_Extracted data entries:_
----------------------------------------

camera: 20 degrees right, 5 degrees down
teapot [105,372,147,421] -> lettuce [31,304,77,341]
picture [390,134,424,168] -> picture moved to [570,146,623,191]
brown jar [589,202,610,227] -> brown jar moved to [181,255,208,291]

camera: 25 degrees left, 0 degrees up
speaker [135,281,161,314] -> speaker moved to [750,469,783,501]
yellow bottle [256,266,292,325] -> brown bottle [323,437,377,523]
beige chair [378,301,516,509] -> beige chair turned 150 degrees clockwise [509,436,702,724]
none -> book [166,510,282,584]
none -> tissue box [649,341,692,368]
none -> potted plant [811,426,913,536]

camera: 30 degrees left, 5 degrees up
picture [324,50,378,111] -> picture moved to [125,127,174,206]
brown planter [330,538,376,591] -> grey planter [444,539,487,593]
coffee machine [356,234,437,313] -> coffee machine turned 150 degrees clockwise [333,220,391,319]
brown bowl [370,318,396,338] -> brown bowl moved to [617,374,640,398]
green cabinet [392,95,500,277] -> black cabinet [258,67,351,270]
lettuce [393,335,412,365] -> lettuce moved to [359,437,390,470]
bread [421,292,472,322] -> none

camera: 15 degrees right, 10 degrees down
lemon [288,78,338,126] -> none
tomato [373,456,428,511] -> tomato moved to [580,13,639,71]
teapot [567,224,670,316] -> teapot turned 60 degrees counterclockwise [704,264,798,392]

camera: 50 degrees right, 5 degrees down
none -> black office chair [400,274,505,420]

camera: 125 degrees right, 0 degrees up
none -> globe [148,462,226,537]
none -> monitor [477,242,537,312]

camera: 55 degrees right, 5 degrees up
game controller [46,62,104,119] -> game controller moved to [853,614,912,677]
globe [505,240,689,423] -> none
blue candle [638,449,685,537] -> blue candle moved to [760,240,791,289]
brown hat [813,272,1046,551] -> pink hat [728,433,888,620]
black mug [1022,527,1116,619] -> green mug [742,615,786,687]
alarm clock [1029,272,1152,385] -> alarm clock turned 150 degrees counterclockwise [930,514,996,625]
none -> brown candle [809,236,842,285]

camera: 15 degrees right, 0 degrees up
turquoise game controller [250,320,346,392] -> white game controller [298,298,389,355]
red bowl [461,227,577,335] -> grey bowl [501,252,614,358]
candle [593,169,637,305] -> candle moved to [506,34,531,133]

----------------------------------------

_TASK REQUIREMENTS:_ Quote the data above from the line containing "coffee machine [356,234,437,313]" to the line containing "none -> monitor [477,242,537,312]", inclusive, and stop.

_FINISHED EXERCISE:_
coffee machine [356,234,437,313] -> coffee machine turned 150 degrees clockwise [333,220,391,319]
brown bowl [370,318,396,338] -> brown bowl moved to [617,374,640,398]
green cabinet [392,95,500,277] -> black cabinet [258,67,351,270]
lettuce [393,335,412,365] -> lettuce moved to [359,437,390,470]
bread [421,292,472,322] -> none

camera: 15 degrees right, 10 degrees down
lemon [288,78,338,126] -> none
tomato [373,456,428,511] -> tomato moved to [580,13,639,71]
teapot [567,224,670,316] -> teapot turned 60 degrees counterclockwise [704,264,798,392]

camera: 50 degrees right, 5 degrees down
none -> black office chair [400,274,505,420]

camera: 125 degrees right, 0 degrees up
none -> globe [148,462,226,537]
none -> monitor [477,242,537,312]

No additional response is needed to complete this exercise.